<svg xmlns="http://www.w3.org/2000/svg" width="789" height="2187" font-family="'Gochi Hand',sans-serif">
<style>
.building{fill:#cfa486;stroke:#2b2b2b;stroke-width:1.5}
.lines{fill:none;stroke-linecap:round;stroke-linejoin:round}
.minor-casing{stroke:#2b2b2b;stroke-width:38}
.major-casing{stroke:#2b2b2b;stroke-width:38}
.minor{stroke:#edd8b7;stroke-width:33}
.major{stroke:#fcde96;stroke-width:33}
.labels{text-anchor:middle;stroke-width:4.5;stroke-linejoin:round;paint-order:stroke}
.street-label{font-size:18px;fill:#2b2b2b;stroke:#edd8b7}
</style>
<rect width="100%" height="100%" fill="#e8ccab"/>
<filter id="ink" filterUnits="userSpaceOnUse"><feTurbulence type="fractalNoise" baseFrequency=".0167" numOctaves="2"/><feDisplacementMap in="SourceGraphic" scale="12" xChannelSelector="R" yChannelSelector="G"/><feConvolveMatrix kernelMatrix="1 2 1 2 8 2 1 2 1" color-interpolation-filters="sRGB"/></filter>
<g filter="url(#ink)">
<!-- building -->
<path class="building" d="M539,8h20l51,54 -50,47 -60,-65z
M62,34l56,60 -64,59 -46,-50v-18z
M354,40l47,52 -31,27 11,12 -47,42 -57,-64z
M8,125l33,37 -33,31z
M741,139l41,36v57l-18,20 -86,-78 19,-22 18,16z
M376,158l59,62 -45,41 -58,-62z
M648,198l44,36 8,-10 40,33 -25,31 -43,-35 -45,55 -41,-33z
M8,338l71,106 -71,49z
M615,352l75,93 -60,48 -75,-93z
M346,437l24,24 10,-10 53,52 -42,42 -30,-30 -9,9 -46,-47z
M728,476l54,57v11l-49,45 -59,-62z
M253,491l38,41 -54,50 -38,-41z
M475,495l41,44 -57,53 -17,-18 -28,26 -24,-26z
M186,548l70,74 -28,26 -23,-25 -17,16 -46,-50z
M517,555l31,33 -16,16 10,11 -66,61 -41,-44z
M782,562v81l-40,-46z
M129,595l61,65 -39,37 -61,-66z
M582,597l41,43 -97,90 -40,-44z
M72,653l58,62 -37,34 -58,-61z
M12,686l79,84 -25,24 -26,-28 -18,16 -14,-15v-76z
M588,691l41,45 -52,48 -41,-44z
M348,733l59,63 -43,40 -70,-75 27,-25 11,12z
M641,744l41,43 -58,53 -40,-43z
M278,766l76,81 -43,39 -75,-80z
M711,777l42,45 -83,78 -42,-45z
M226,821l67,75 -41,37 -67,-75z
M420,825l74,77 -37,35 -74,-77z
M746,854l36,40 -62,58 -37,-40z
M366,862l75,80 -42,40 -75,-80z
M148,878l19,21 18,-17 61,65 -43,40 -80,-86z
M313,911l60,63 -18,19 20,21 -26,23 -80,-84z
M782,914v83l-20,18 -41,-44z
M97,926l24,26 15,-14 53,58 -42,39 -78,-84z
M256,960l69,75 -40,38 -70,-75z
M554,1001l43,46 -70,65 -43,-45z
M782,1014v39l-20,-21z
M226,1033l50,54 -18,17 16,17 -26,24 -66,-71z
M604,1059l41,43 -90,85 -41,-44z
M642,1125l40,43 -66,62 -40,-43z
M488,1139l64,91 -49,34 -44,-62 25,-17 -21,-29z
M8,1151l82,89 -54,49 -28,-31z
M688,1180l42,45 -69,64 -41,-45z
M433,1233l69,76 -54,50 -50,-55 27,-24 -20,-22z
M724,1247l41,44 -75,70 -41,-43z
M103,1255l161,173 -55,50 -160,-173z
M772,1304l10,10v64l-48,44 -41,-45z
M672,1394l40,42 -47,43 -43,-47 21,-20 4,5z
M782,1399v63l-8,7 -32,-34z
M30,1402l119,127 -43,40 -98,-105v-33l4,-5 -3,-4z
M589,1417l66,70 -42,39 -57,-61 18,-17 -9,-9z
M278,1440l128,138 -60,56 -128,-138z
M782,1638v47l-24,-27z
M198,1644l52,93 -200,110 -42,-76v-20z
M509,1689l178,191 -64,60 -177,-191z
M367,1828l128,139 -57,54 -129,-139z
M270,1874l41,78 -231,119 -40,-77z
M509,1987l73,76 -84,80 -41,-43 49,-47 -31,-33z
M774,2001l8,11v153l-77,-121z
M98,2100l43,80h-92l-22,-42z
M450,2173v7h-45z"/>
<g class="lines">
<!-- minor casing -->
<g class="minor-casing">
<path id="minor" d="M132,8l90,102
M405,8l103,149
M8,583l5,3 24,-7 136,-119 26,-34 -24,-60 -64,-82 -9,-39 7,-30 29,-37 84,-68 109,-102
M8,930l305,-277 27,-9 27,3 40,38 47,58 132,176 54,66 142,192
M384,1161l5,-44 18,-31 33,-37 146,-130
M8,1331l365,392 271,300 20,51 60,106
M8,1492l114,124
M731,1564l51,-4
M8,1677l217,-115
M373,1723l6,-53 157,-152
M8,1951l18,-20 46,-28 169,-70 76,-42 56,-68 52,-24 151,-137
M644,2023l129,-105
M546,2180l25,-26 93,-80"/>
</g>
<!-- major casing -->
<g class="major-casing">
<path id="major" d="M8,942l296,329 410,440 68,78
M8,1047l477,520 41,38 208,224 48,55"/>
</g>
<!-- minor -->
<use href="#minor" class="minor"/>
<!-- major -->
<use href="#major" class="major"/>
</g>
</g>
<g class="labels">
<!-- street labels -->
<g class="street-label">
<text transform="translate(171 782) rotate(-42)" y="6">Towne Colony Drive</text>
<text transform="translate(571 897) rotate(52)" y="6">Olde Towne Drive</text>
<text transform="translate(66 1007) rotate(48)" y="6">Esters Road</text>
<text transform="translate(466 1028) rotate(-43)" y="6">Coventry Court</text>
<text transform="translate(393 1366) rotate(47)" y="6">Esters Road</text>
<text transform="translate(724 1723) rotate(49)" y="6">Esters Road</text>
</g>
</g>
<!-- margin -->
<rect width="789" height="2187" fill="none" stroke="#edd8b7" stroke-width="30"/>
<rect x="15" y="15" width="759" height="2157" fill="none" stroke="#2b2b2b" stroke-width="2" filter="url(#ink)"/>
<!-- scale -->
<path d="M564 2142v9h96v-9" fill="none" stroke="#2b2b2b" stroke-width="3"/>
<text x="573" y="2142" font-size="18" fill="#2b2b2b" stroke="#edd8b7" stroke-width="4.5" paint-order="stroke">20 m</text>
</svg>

######

Exercise: Where the material contains a line with "lines", return that line.

Result:
.lines{fill:none;stroke-linecap:round;stroke-linejoin:round}
<g class="lines">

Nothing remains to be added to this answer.